Book review: A Guide to the New Ruins of Great Britain

A Guide to the New Ruins of Great Britain By Owen Hatherley Verso, 400 pp, £17.99

"By these stones shall we be judged." Those words, or various interpretations of them, were famously announced in 1933 by Karl Seitz, the Social Democrat mayor of Vienna.

Seitz was opening the Karl Marx-Hof, a utopian Austrian workers' garden-city. A year later, during their seizure of state power, Austrian fascists attacked the inhabited Karl Marx-Hof with howitzers and trench mortars.

Owen Hatherley approvingly quotes Seitz's celebrated phrase, and refers to the right-wing assault on Karl Marx-Hof, in his introduction to A Guide to the New Ruins of Great Britain. They serve as his guiding principles. History will pass verdict, sometimes alarmingly quickly, on what we build. And there will always be reactionaries waiting in the wings, their howitzers charged and mortars primed, even if in lucky Britain the artillery is usually metaphorical.

Owen Hatherley is a tyro architectural critic. He is a modernist. There are many kinds of modernists. They are as one in their scorn for Prince Charles's attempts to move the entire country into Georgian market towns, but they are united by little else. One modernist's cutting-edge residential block is another modernist's design nightmare. Hatherley is a passionate, hip, socialist, inner-city modernist. He believes, unassailably, architecture is not - or should not be - an isolated, academic practice. Where we live and work reflects who we are. Buildings matter.

A Guide to the New Ruins of Great Britain is a self-conscious shadow of JB Priestley's 1934 classic English Journey. There are differences. Hatherley also visits Scotland and Wales, and he devotes himself to conurbations. Priestley, even if he were writing today, would not stud his descriptions of Sheffield, as Hatherley does, with worshipful references to Pulp and the Human League.

But Hatherley is as concerned as Priestley was with the way that people are made to live by the powers which build their homes and environment. Prince Charles and the heritage industry may pretend otherwise, but the vast majority of us have lived in cities for almost two centuries, and will continue to do so. Owen Hatherley goes through selected British cities wide-eyed, witty and wondering … what are our cities for?

In his search of the answer, he zig-zags across Britain, from his native Southampton (haunted by the Titanic, even architecturally) to the functioning "non-city" of Milton Keynes; from "the mausoleum of Blairism" in renovated Manchester to the thrilling blend of old and new that is 21st-century Newcastle. Eventually, he winds up in Glasgow. It had to be Glasgow. Hatherley would never bother with Edinburgh.

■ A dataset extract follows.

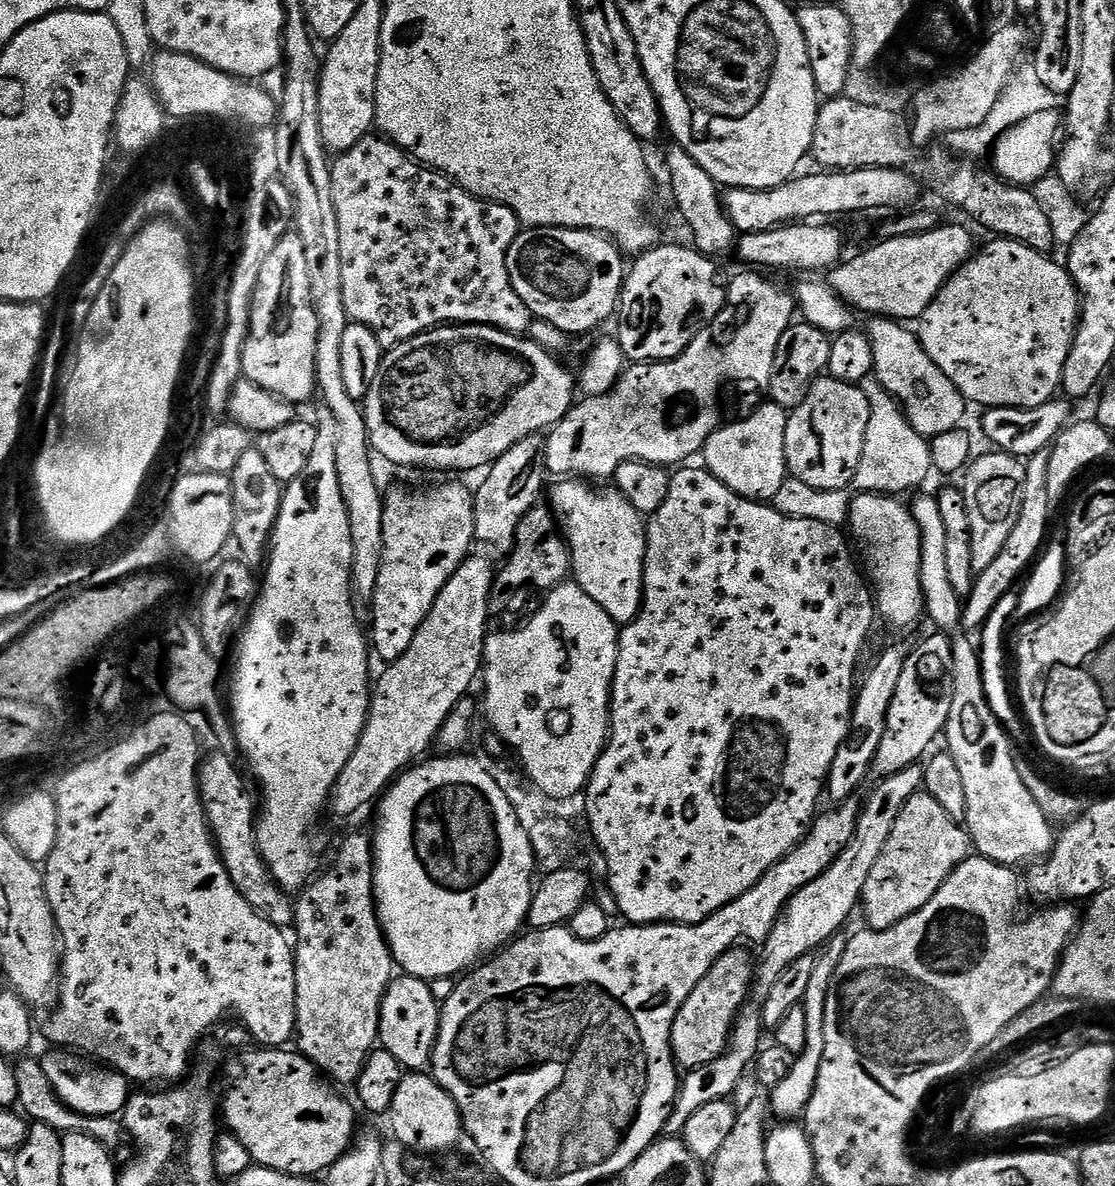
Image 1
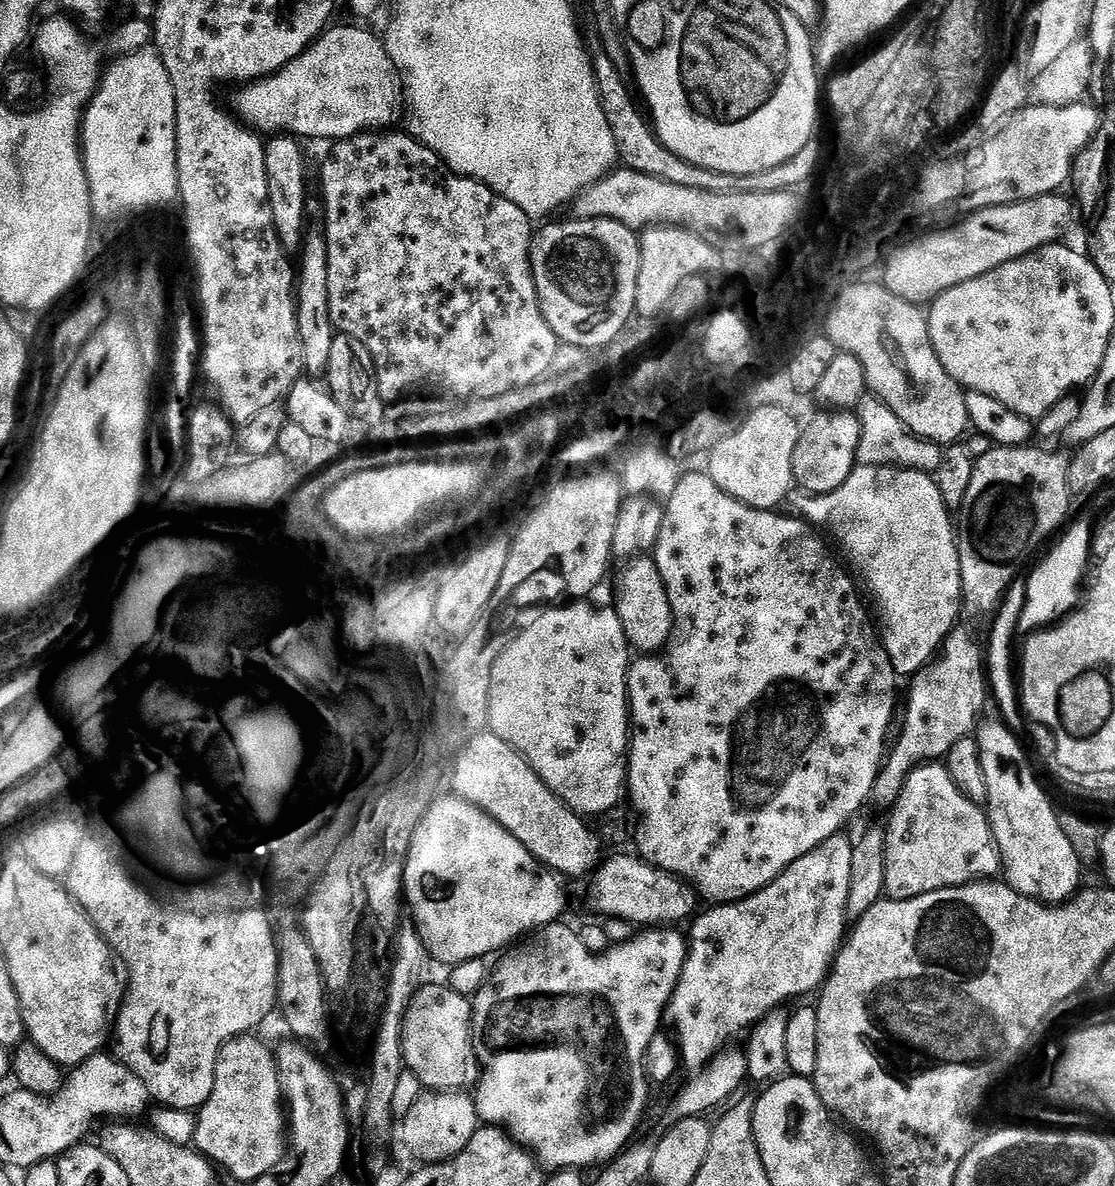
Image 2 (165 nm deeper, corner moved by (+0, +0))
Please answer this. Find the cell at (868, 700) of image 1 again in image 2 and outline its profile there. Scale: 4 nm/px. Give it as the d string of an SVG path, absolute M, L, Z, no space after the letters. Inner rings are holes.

He is deeply impressed. Not quite as impressed as he is with Liverpool - the only British city outside London, in Hatherley's view, to court comparison with Manhattan and Berlin. But he likes Glasgow. He likes the fact that unlike elsewhere (including Liverpool), Glaswegian tenements have been recognised as good, solid city homes, and often saved from demolition. Hatherley, we slowly realise, is an incorrigible optimist. At the Kingston Bridge in Anderston he sees an emulation of Los Angeles "in a markedly unsympathetic climate". He loves the new BBC buildings by the Clyde: "Decent, upstanding, moderate modernism, a surprising contrast to godawful recent BBC buildings in London and elsewhere".

He falls like a plumb for the buildings around Glasgow Central station. St Vincent, Union and Bothwell streets are "absolutely full of what would have been extremely advanced architecture for its date" - so much that they are, apparently, occasionally used as film set doubles for Edwardian Chicago or New York.

He points, uncontroversially, to the Hat Rack, the Lion Chambers and - of course - Rennie Mackintosh's School of Art (especially its "dizzying" library) as jaw-dropping paragons of urban design. Hatherley is less entranced by the "obnoxious" Cineworld tower on Renfrew Street and by a few other blots on the skyline. But overall he sees in Glasgow's mean streets vivid reflections of the city's civic and international socialism.

That pleases him. Like Karl Seitz in Vienna and JB Priestley in England 80 years ago, he believes that politics, not ivory tower aesthetics, are at the root of architecture. Buildings should be measured according to the living standards of their inhabitants, not by their resemblance to a Jane Austen movie set. A Guide to the New Ruins of Great Britain is barbed, witty and disputatious. That alone would put it among the more readable of architectural books. Owen Hatherley's shimmering idealism is a bonus.